SOCHI, August 21. /TASS/. Russia’s offer for dialogue with the UK on Salisbury, which it has made multiple times, still stands, Russian Foreign Minister Sergey Lavrov told journalists on Tuesday.
"We have made multiple offers to our British colleagues to sit down at the negotiations table, to lay out all our concerns and figure out where we are in our relations in a normal way. In response we get an arrogant denial," the Russian top diplomat noted. "Our offer still stands."
"However, concerning the investigation of the incident or any other issue that the British side is trying to interpret in an anti-Russian way, there cannot be any more ‘highly likely’," the minister stressed.
"Please, lay the facts on the table!" Lavrov concluded.
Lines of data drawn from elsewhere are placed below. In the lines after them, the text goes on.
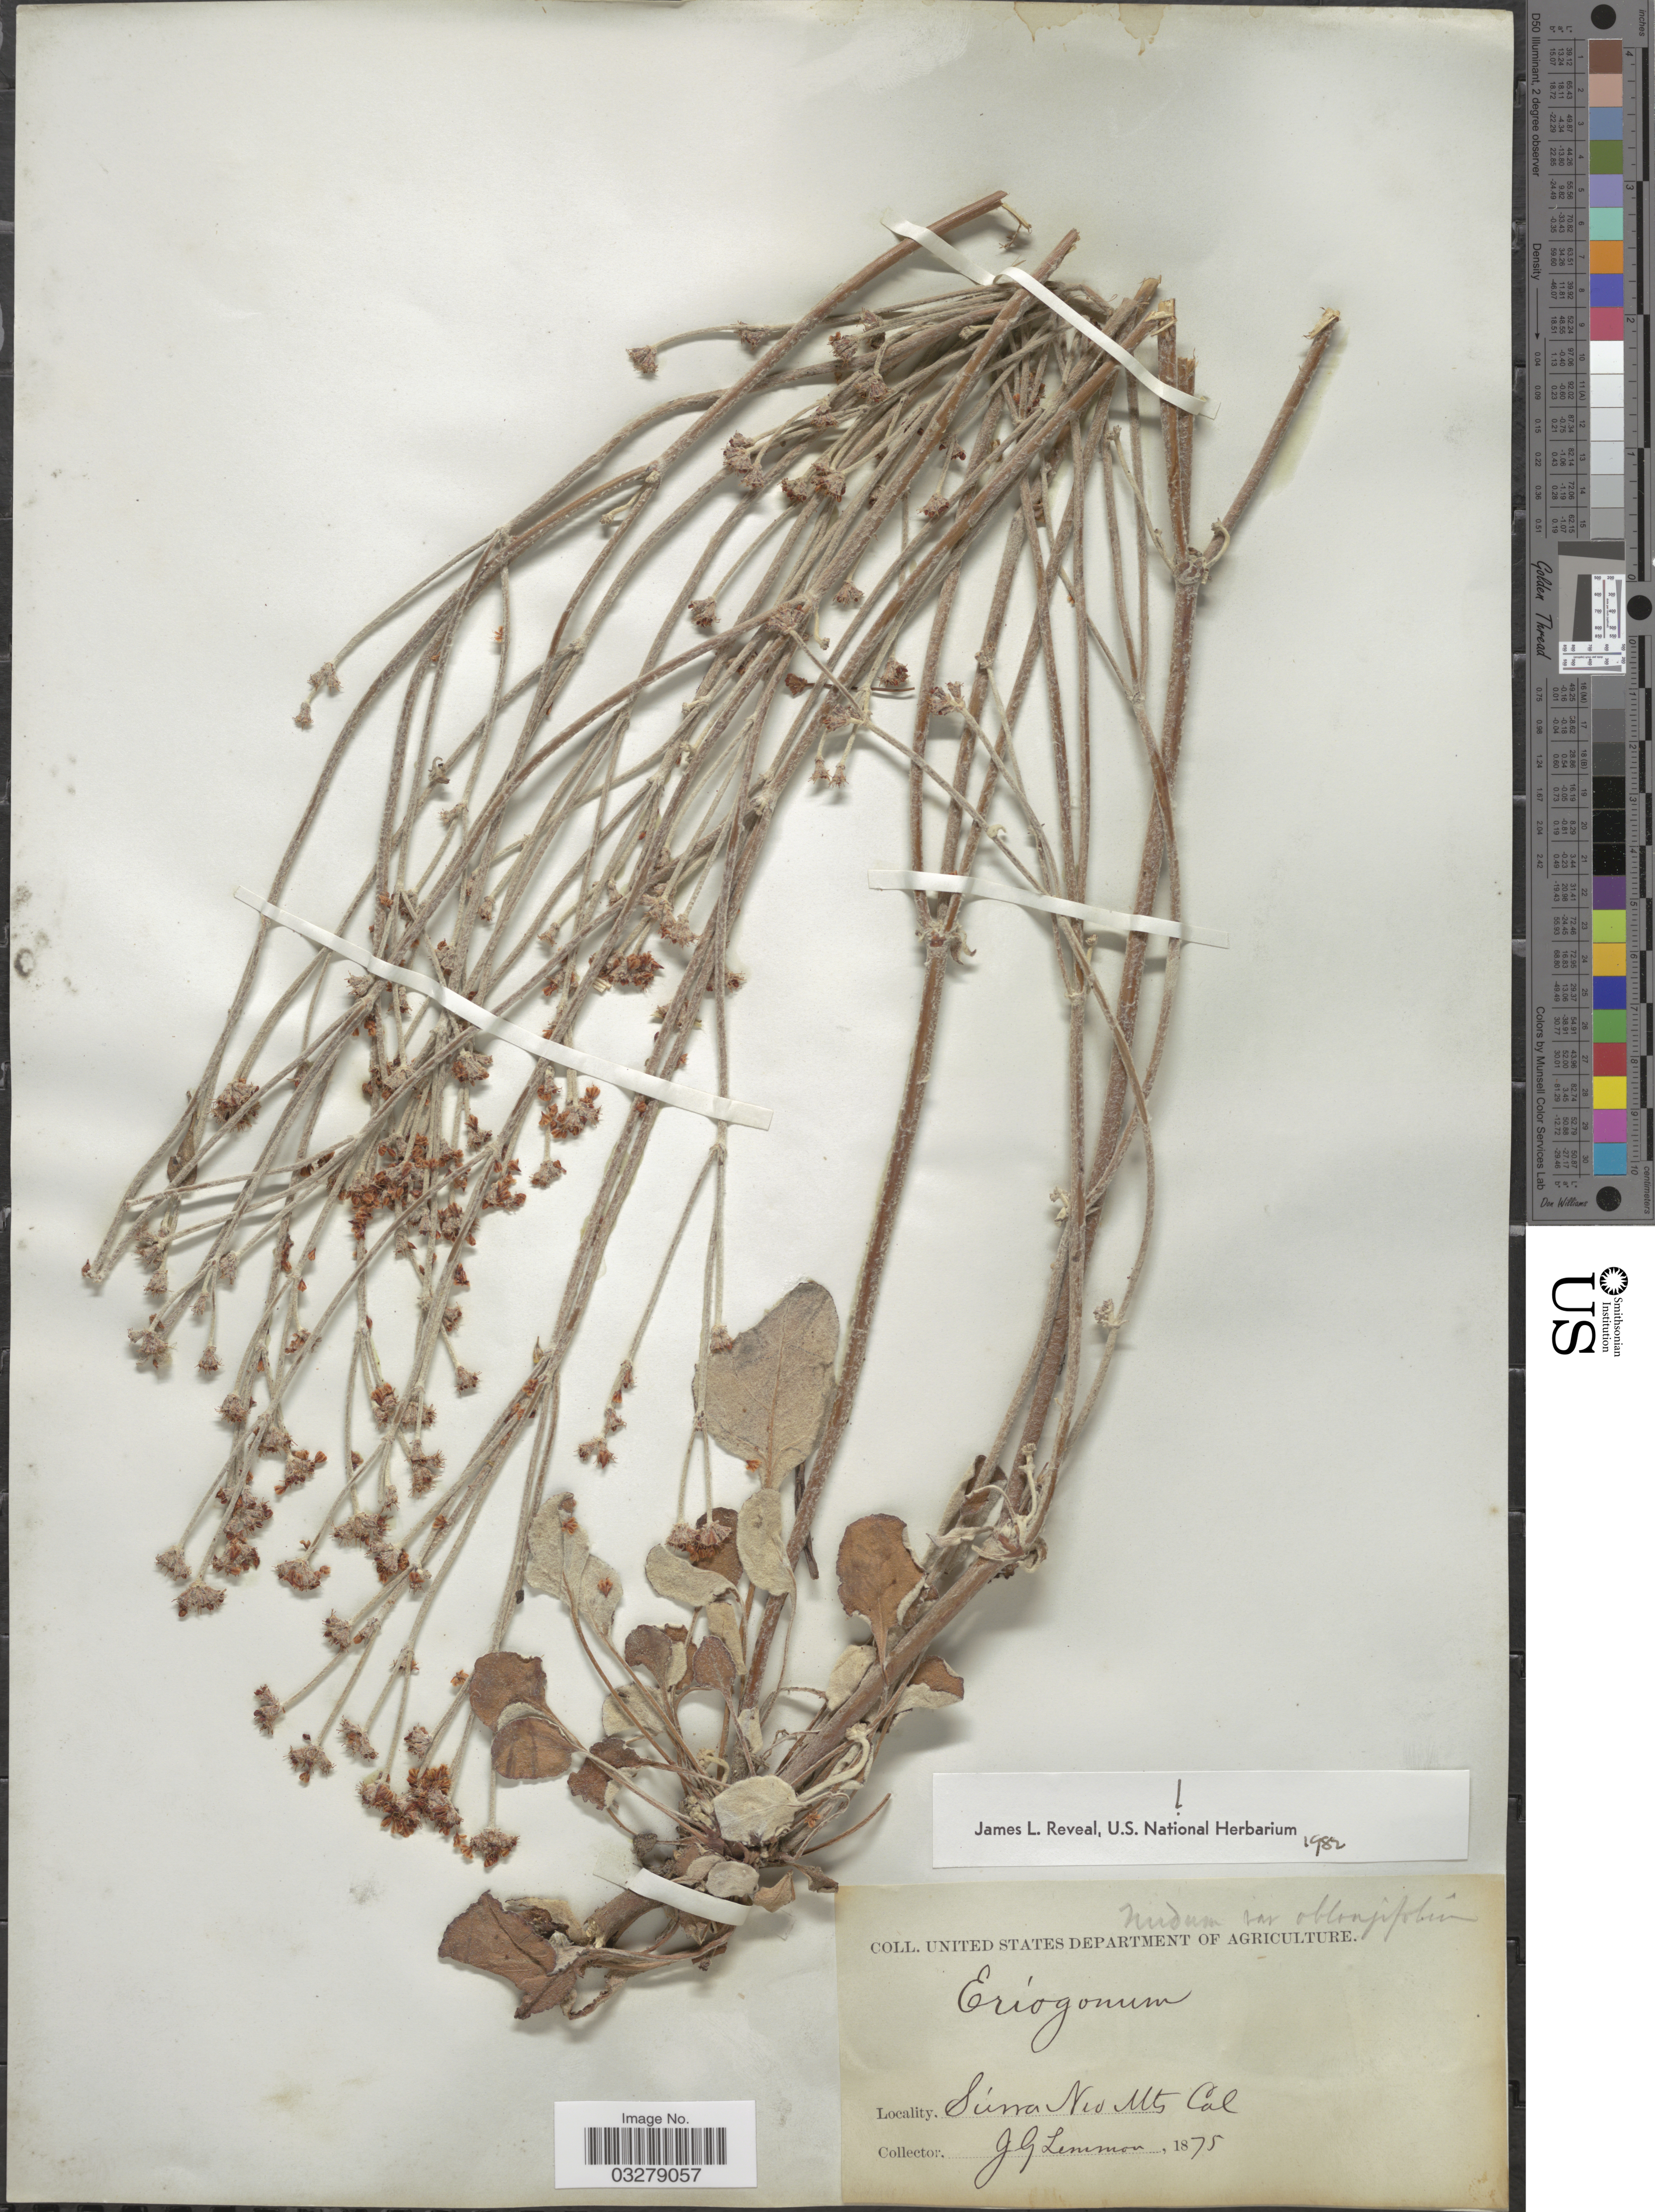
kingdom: Plantae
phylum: Tracheophyta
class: Magnoliopsida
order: Caryophyllales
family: Polygonaceae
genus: Eriogonum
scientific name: Eriogonum nudum var. oblongifolium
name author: Douglas ex Benth.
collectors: J. Lemmon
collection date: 1875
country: United States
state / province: California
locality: Sierra Nev Mts.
According to London, former Russian military intelligence (GRU) Colonel Sergei Skripal, who had been convicted in Russia of spying for Great Britain and later swapped for Russian intelligence officers, and his daughter Yulia suffered the effects of an alleged nerve agent in the British city of Salisbury on March 4. Claiming that the substance used in the attack had been a Novichok-class nerve agent developed in the Soviet Union, London rushed to accuse Russia of being involved in the incident. Moscow rejected all of the United Kingdom’s accusations, saying that a program aimed at developing such a substance had existed neither in the Soviet Union nor in Russia.
Chief Executive of the Defense Science and Technology Laboratory (DSTL) at Porton Down Gary Aitkenhead said later that British experts had been unable to identify the origin of the nerve agent used in the attack on the Skripals.